_EXERCISE AIM_
Once you reach the line that holds "### 2. Technical Excellence" in the listing below, output it and every line after it through the line that holds "- 기업용 확장 가능", word for word.

_WORKING DATA_
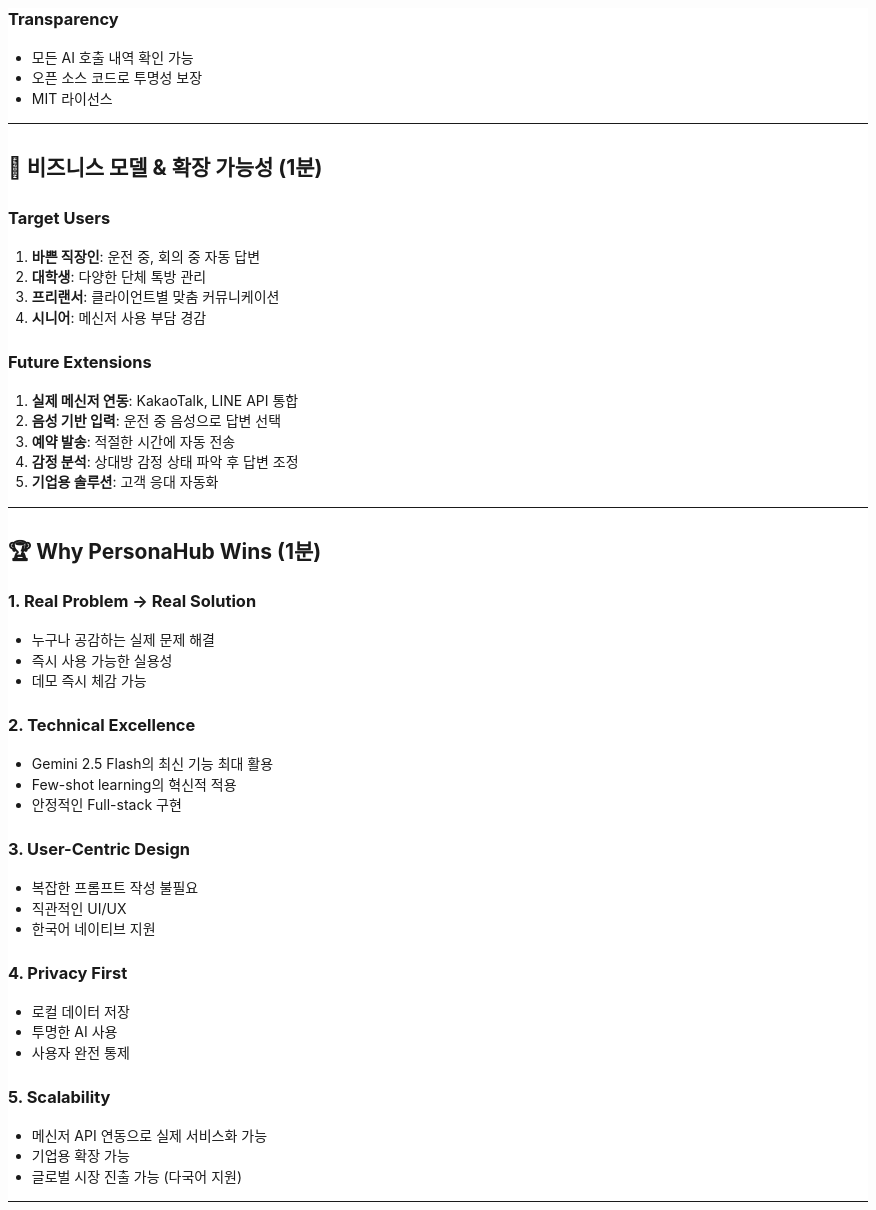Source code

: ### Transparency
- 모든 AI 호출 내역 확인 가능
- 오픈 소스 코드로 투명성 보장
- MIT 라이선스

---

## 💼 비즈니스 모델 & 확장 가능성 (1분)

### Target Users
1. **바쁜 직장인**: 운전 중, 회의 중 자동 답변
2. **대학생**: 다양한 단체 톡방 관리
3. **프리랜서**: 클라이언트별 맞춤 커뮤니케이션
4. **시니어**: 메신저 사용 부담 경감

### Future Extensions
1. **실제 메신저 연동**: KakaoTalk, LINE API 통합
2. **음성 기반 입력**: 운전 중 음성으로 답변 선택
3. **예약 발송**: 적절한 시간에 자동 전송
4. **감정 분석**: 상대방 감정 상태 파악 후 답변 조정
5. **기업용 솔루션**: 고객 응대 자동화

---

## 🏆 Why PersonaHub Wins (1분)

### 1. Real Problem → Real Solution
- 누구나 공감하는 실제 문제 해결
- 즉시 사용 가능한 실용성
- 데모 즉시 체감 가능

### 2. Technical Excellence
- Gemini 2.5 Flash의 최신 기능 최대 활용
- Few-shot learning의 혁신적 적용
- 안정적인 Full-stack 구현

### 3. User-Centric Design
- 복잡한 프롬프트 작성 불필요
- 직관적인 UI/UX
- 한국어 네이티브 지원

### 4. Privacy First
- 로컬 데이터 저장
- 투명한 AI 사용
- 사용자 완전 통제

### 5. Scalability
- 메신저 API 연동으로 실제 서비스화 가능
- 기업용 확장 가능
- 글로벌 시장 진출 가능 (다국어 지원)

---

_RESULT OF THE TASK_
### 2. Technical Excellence
- Gemini 2.5 Flash의 최신 기능 최대 활용
- Few-shot learning의 혁신적 적용
- 안정적인 Full-stack 구현

### 3. User-Centric Design
- 복잡한 프롬프트 작성 불필요
- 직관적인 UI/UX
- 한국어 네이티브 지원

### 4. Privacy First
- 로컬 데이터 저장
- 투명한 AI 사용
- 사용자 완전 통제

### 5. Scalability
- 메신저 API 연동으로 실제 서비스화 가능
- 기업용 확장 가능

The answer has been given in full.